E não poderíamos deixar de mencionar a Bíblia e esse caráter de intimidade, senão unidade, do ser humano e a terra. Afinal, está ali, no Gênesis. Somos terra e somos água. A terra, retirada do Jardim; a água, da umidade do sopro vivificador de Deus. E não nos esqueçamos de que o nome do primeiro homem, Adão, em hebraico significa “barro”.
Somos, portanto, água e terra; somos LAMA, somos ALMA. Com Deus, no Éden, éramos lama com alma. Após o pecado original, tornamo-nos alma com lama.

(LISTAGEM FORNECIDA)
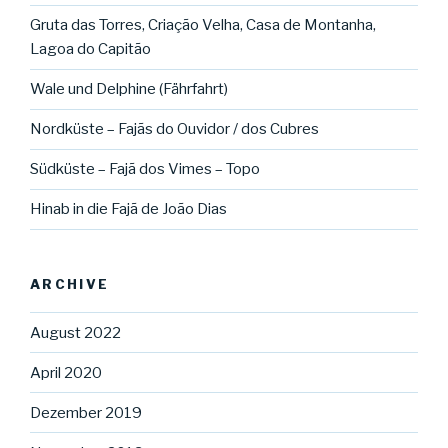
Gruta das Torres, Criação Velha, Casa de Montanha,
Lagoa do Capitão
Wale und Delphine (Fährfahrt)
Nordküste – Fajãs do Ouvidor / dos Cubres
Südküste – Fajã dos Vimes – Topo
Hinab in die Fajã de João Dias
ARCHIVE
August 2022
April 2020
Dezember 2019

(AÇÕES NECESSÁRIAS)
- a) De acordo com o trecho da página, qual é o significado do nome Adão em hebraico?
- b) Cite literalmente o trecho da página desde “E não poderíamos” até “alma com lama.”, incluindo essas últimas palavras.

(RESPOSTAS ÀS TAREFAS)
- a) Em hebraico, Adão significa “barro”.

- b)
E não poderíamos deixar de mencionar a Bíblia e esse caráter de intimidade, senão unidade, do ser humano e a terra. Afinal, está ali, no Gênesis. Somos terra e somos água. A terra, retirada do Jardim; a água, da umidade do sopro vivificador de Deus. E não nos esqueçamos de que o nome do primeiro homem, Adão, em hebraico significa “barro”.
Somos, portanto, água e terra; somos LAMA, somos ALMA. Com Deus, no Éden, éramos lama com alma. Após o pecado original, tornamo-nos alma com lama.